TO DO: According to the thread on pointing mix, what compressive strength does type N mortar roughly have?

Top of EXTRACT

# Pointing mix



## Pheasant89 (Apr 1, 2011)

IAm a carpenter but have a 200 sq ft re pointing job.I am grinding a little deeper. What is my best pointing mix ? The house is 1960 so it is not the soft lime mix.I was thinking 3-1 mix using silica sand

Thanks


----------



## Tscarborough (Feb 25, 2006)

A couple of 2x4s oughta do it.


----------



## dakzaag (Jan 6, 2009)

Ever heard of Spec Mix?

Just my humble opinion.


----------



## Tscarborough (Feb 25, 2006)

Spec mix PCL Type N is an excellent choice. Well, if you can't make the 2x4s work anyway.


----------



## dakzaag (Jan 6, 2009)

Any Carpenter should be able to handle his 2 X 4's.


----------



## Pheasant89 (Apr 1, 2011)

You see this is where I am getting confused, Most masons around me in the philia. area dont use any lime in there pointing mix unless the house is very old I guess with the lime based mortar. but i would think you would use it. What are pros and cons of the lime . We are working on 50 year old bricks now

Thanks


----------



## Supahflid (Mar 22, 2011)

Pheasant89 said:


> You see this is where I am getting confused, Most masons around me in the philia. area dont use any lime in there pointing mix unless the house is very old I guess with the lime based mortar. but i would think you would use it. What are pros and cons of the lime . We are working on 50 year old bricks now
> 
> Thanks


One of the reasons lime is used in mixing mortar is to assure that the mix doesn't become too hard. Lime mortars also have autogenous healing properties. However, it's much easier to buy pre-mixed mortar, that may or may not have any lime, to batch on site. Either way, especially for older brick, the point is to have a softer mortar than the brick. That's usually specified as a type N which has roughly 750 psi compressive strength whether it's a lime mortar mixed at certain proportions or pre-mix out of a bag.

I was quite surprised a couple of years ago when we were working on a 150 year old building and decided for ****s and giggles to send a couple of brick units off for compressive strength testing. The results indicated that the lowest compressive strength of all the brick was 5,200 psi. I was shocked. And these are wood mold brick, not hot fired-clay units. Oh, and the mortar had lots of lime in it; I think it was 2 parts lime and 3 or 4 parts sand, as required by the Architect, so our mortar was probably super soft. (Note that BIA has specific mix ratios for all mortar types; www.bia.org)


----------



## Pheasant89 (Apr 1, 2011)

Thanks for the answers , but would you say the 1-3 mix is too hard for pointing ( 1cement --3 sand mix) They also do alot of over pointing in the Philly area where it is not ground out and put right over the receeding mortar joint usually wider than the joint . where they use the 1 to 3 mix also. the thing is I have a friend who is a mason and has been for 42 years and does alot of pointing and I dont want to keep questioning him like he does not know what he is talking about . Because he does beautiful work which he can say look I pointed this 20 yrs ago or 15 years ago and there is no problem. But I want to do this 200 sq foot job (and do it right) 

Thanks again


----------



## Supahflid (Mar 22, 2011)

Bottom of EXTRACT
Top of INPUT DATA

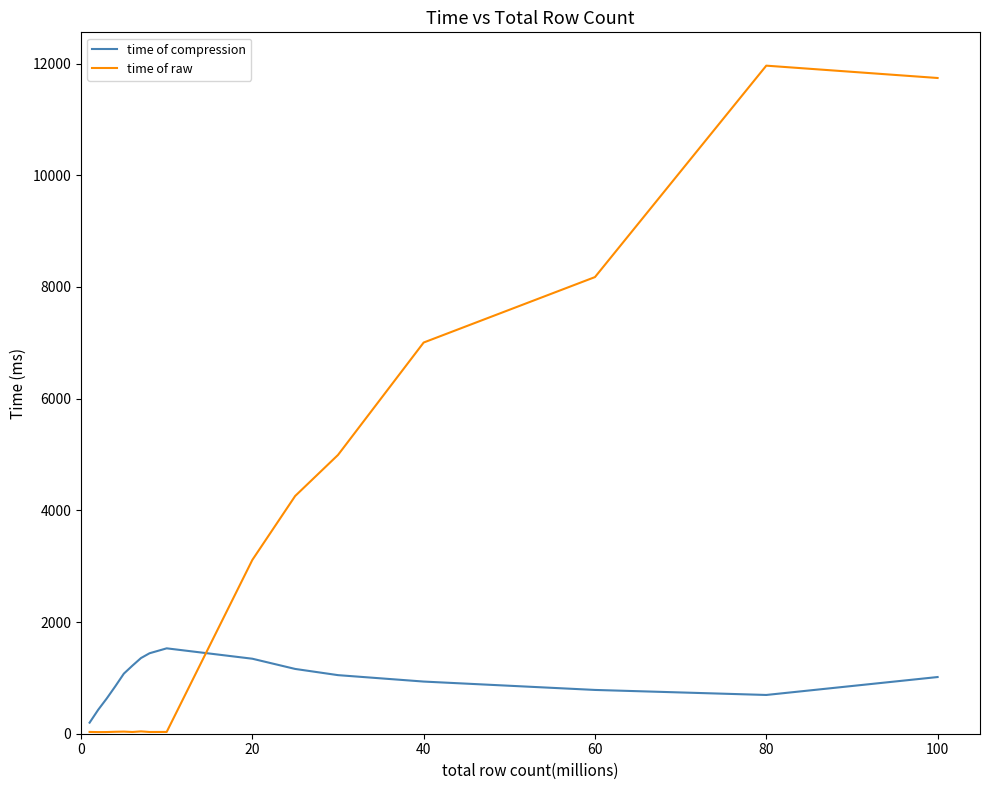

True or false: time of raw and time of compression cross at least once.

True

Bottom of INPUT DATA

EXERCISE RESPONSE: About 750 psi.